I created compressed and uncompressed versions of both tables by loading CSV export from DB2. Oracle 11.1 performed loads very slowly compared to older Oracle 10g and DB2. DB2 9.7 was 4x faster and Oracle 10g was 6x faster. It means that Oracle 10 to 11 migration will need significant database and application retuning as usual. Because customers running 10gR2 have quite low interest in moving to newer database release (exactly opposite to DB2 9.7 adoption rate) Oracle company changed Premier (basic) end of support date for 10gR2 to 31-Jul-2011.

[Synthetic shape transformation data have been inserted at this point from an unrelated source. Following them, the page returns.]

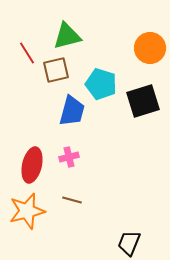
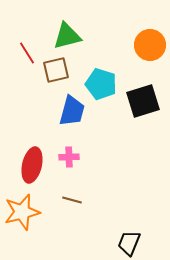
orange circle: moved 3 px up
pink cross: rotated 12 degrees clockwise
orange star: moved 5 px left, 1 px down
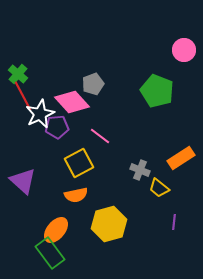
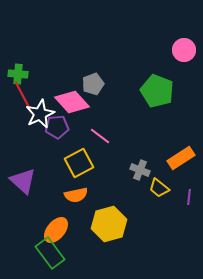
green cross: rotated 36 degrees counterclockwise
purple line: moved 15 px right, 25 px up
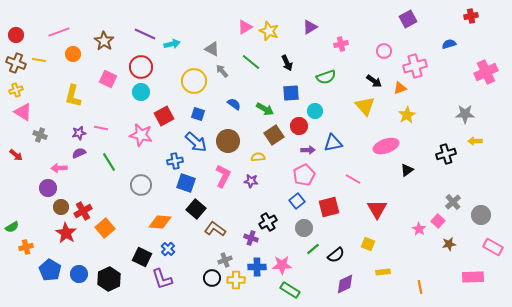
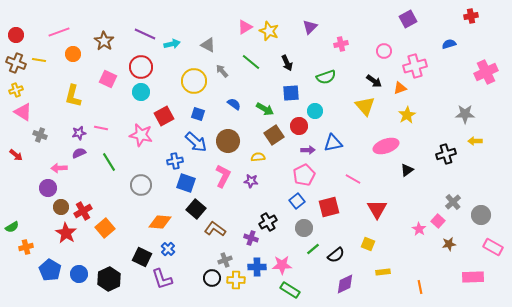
purple triangle at (310, 27): rotated 14 degrees counterclockwise
gray triangle at (212, 49): moved 4 px left, 4 px up
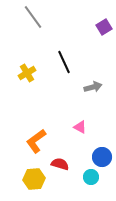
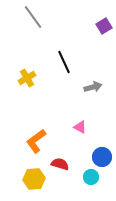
purple square: moved 1 px up
yellow cross: moved 5 px down
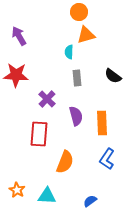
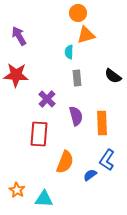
orange circle: moved 1 px left, 1 px down
blue L-shape: moved 1 px down
cyan triangle: moved 3 px left, 3 px down
blue semicircle: moved 26 px up
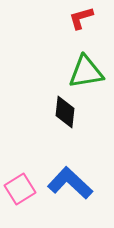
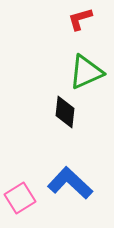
red L-shape: moved 1 px left, 1 px down
green triangle: rotated 15 degrees counterclockwise
pink square: moved 9 px down
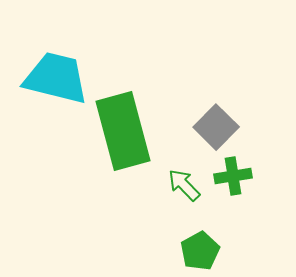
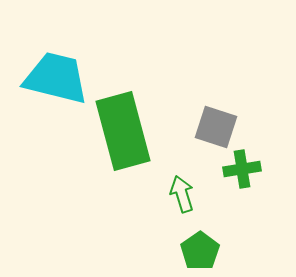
gray square: rotated 27 degrees counterclockwise
green cross: moved 9 px right, 7 px up
green arrow: moved 2 px left, 9 px down; rotated 27 degrees clockwise
green pentagon: rotated 6 degrees counterclockwise
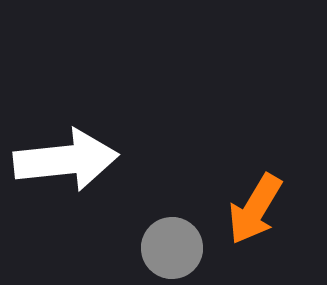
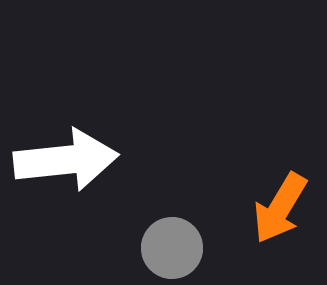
orange arrow: moved 25 px right, 1 px up
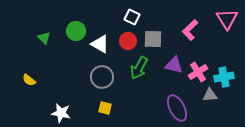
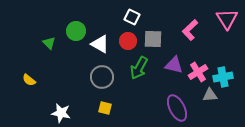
green triangle: moved 5 px right, 5 px down
cyan cross: moved 1 px left
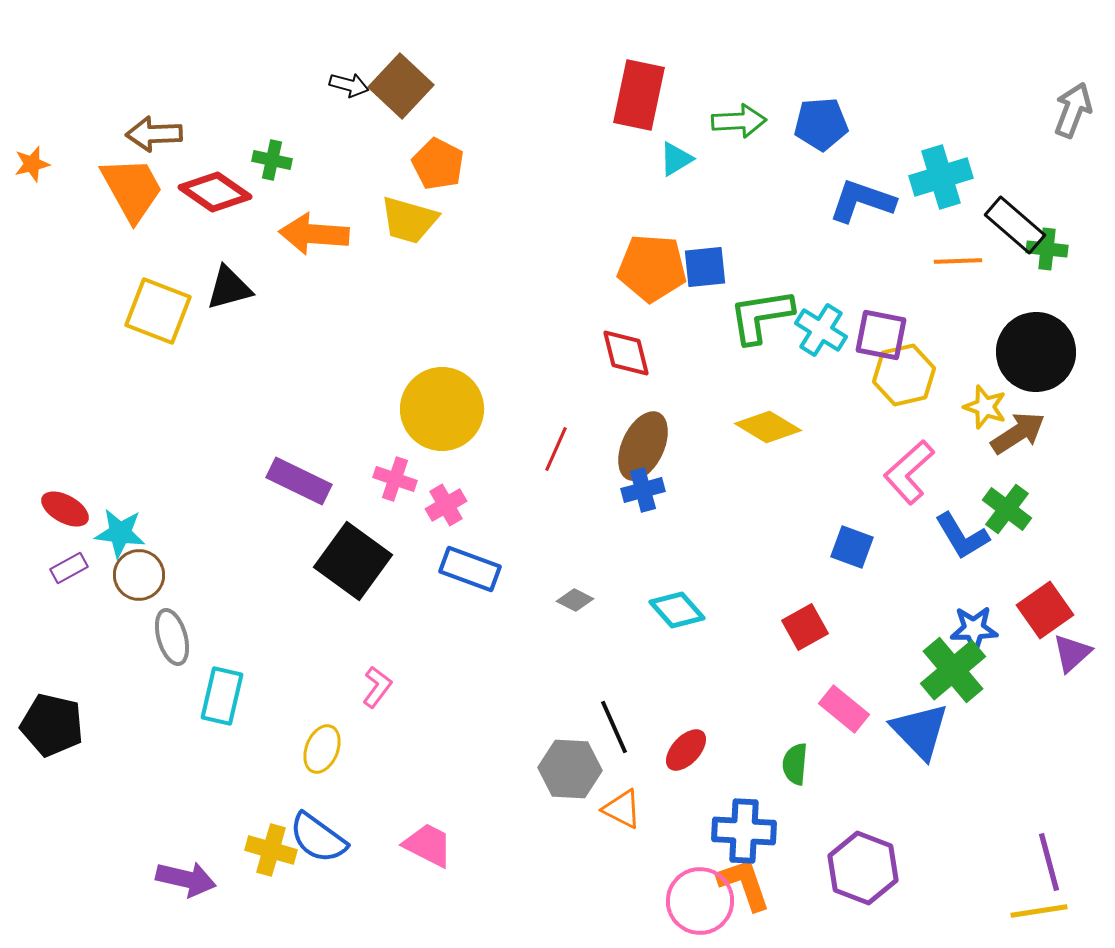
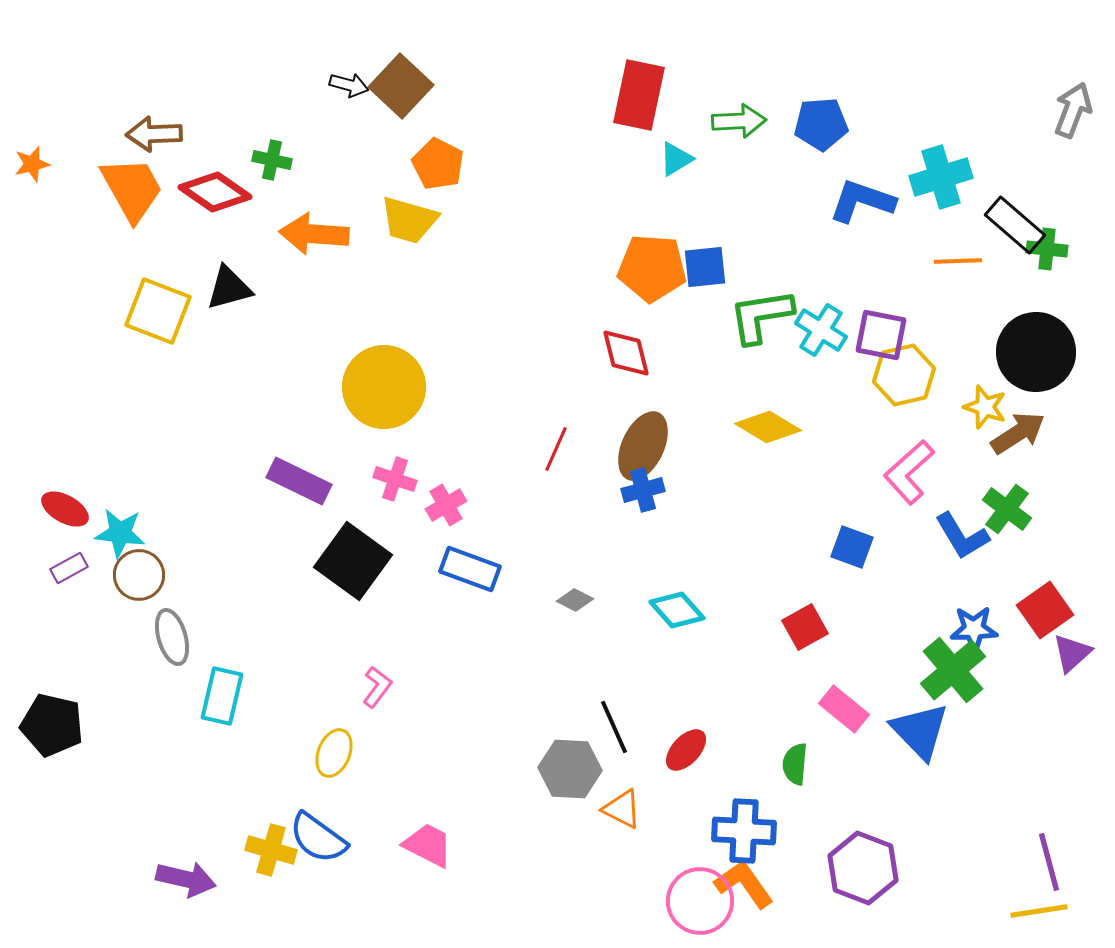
yellow circle at (442, 409): moved 58 px left, 22 px up
yellow ellipse at (322, 749): moved 12 px right, 4 px down
orange L-shape at (744, 884): rotated 16 degrees counterclockwise
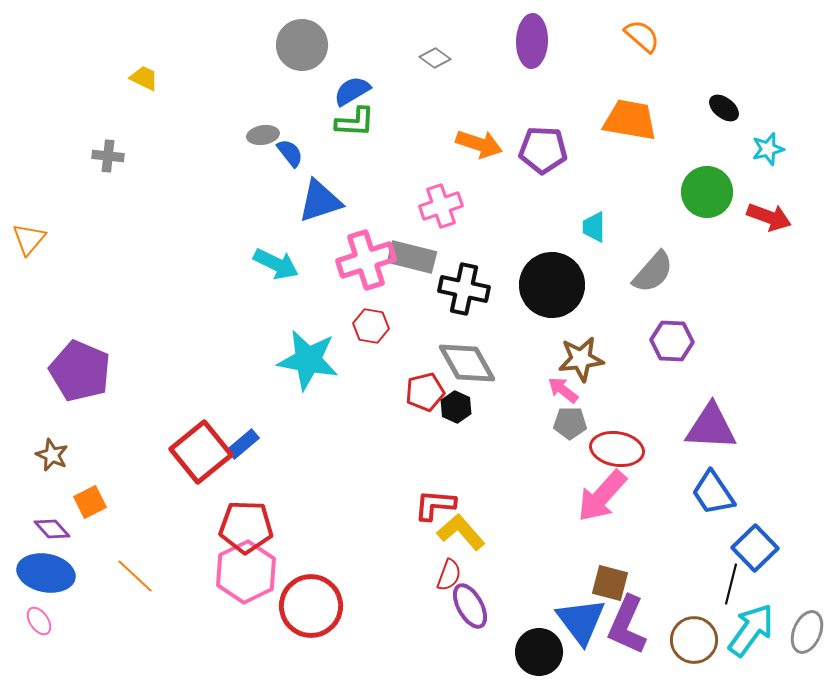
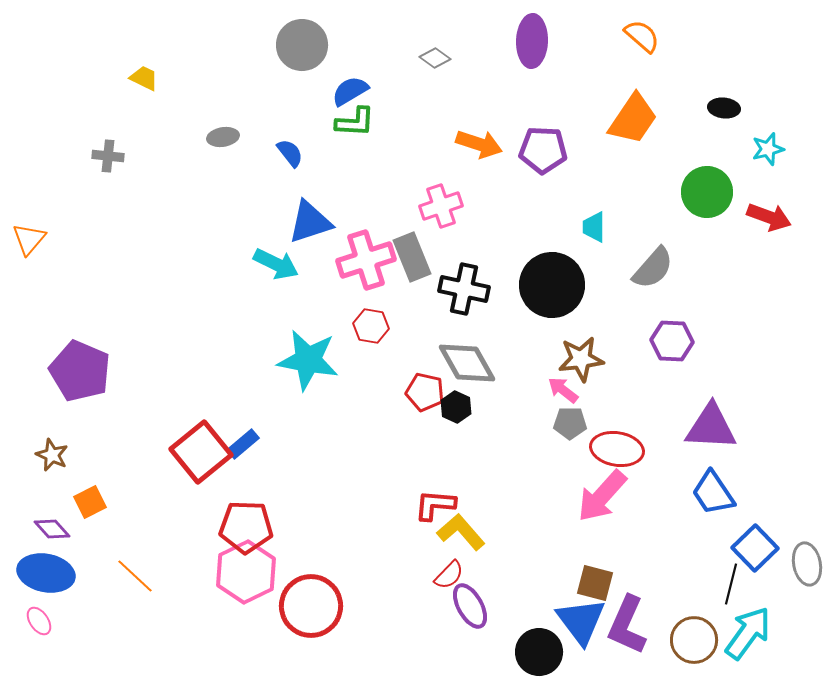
blue semicircle at (352, 91): moved 2 px left
black ellipse at (724, 108): rotated 32 degrees counterclockwise
orange trapezoid at (630, 120): moved 3 px right, 1 px up; rotated 114 degrees clockwise
gray ellipse at (263, 135): moved 40 px left, 2 px down
blue triangle at (320, 201): moved 10 px left, 21 px down
gray rectangle at (412, 257): rotated 54 degrees clockwise
gray semicircle at (653, 272): moved 4 px up
red pentagon at (425, 392): rotated 27 degrees clockwise
red semicircle at (449, 575): rotated 24 degrees clockwise
brown square at (610, 583): moved 15 px left
cyan arrow at (751, 630): moved 3 px left, 3 px down
gray ellipse at (807, 632): moved 68 px up; rotated 33 degrees counterclockwise
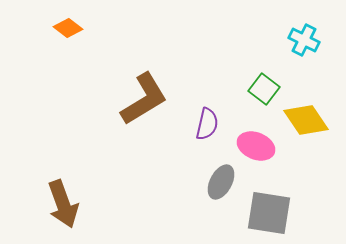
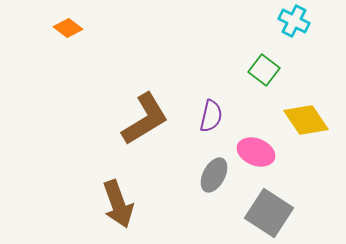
cyan cross: moved 10 px left, 19 px up
green square: moved 19 px up
brown L-shape: moved 1 px right, 20 px down
purple semicircle: moved 4 px right, 8 px up
pink ellipse: moved 6 px down
gray ellipse: moved 7 px left, 7 px up
brown arrow: moved 55 px right
gray square: rotated 24 degrees clockwise
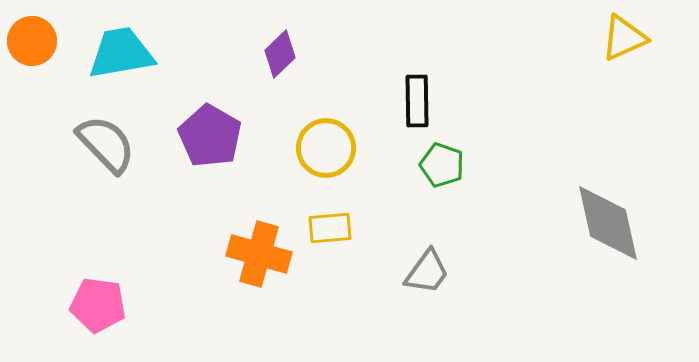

After import i checked table sizes (in 8K blocks) for both compressed and uncompressed version:

SQL> select segment_name,blocks from dba_segments where segment_name like 'SEARCHES%' or segment_name like 'CLICKS%';

SEGMENT_NAME
--------------------------------------------------------------------------------

BLOCKS
----------
CLICKS2
88064

SEARCHES2
491520

CLICKS
83712

SEARCHES3
532480

Result is 4,9% space saving on CLICKS table and 7,7% savings on SEARCHES2 table. It is worth buying? I agree with most people that Oracle Advanced Compression which costs $11.5k per 2-cores on Intel compatible CPU is for most deployments just waste of money. It might be usable only on very large databases where even small compression translates to significant money saving. It is still better then no compression after all.

Index compression


Both DB2 and Oracle database also feature index compression. Both test tables have one indexed date column. In DB2 index is compressed very well:

db2 => select index_compressed,pct_pages_saved from table(admin_get_index_compress_info('I','ZCOM',null,null,null))

INDEX_COMPRESSED PCT_PAGES_SAVED
---------------- ---------------
Y 59
Y 59

Bylo vybráno 2 záznamů.

Almost 60% index space saved! This is even better then numbers presented in IBM materials related to index compression in DB2 9.7, which claims 50% as maximum possible compression for index.

In Oracle index compression gives good results too:

SQL> select segment_name,blocks from dba_segments where segment_name like 'SEARCHES%I' or segment_name like 'CLICKS%I';

SEGMENT_NAME
--------------------------------------------------------------------------------

BLOCKS
----------
CLICKSI
9216

CLICKS2I
16384

SEARCHES3I
253952

SEARCHES2I
147456

44% for CLICKS index and 42% for SEACHES2 index. While these results are not that good as DB2 9.7 compression, they are still acceptable.

Conclusion

Simple test proved that DB2 9.7 compress data better then Oracle and compression ratios are high enough for making investment into DB2 compression feature worthwhile. Oracle did index compression well, but data compression performs poorly.

I did also some testing on query speed (not included in this blog post) on both compressed and uncompressed tables by measuring wall clock time against database stored on SAS drives. Using compression significantly reduced query time, which was expected because less data will need to be read from hard disks. Database compression is one of current trends in data management industry how to deal with ever increasing data volumes and all major database vendors are including some sort of compression. If you are not using compression yet you should start now.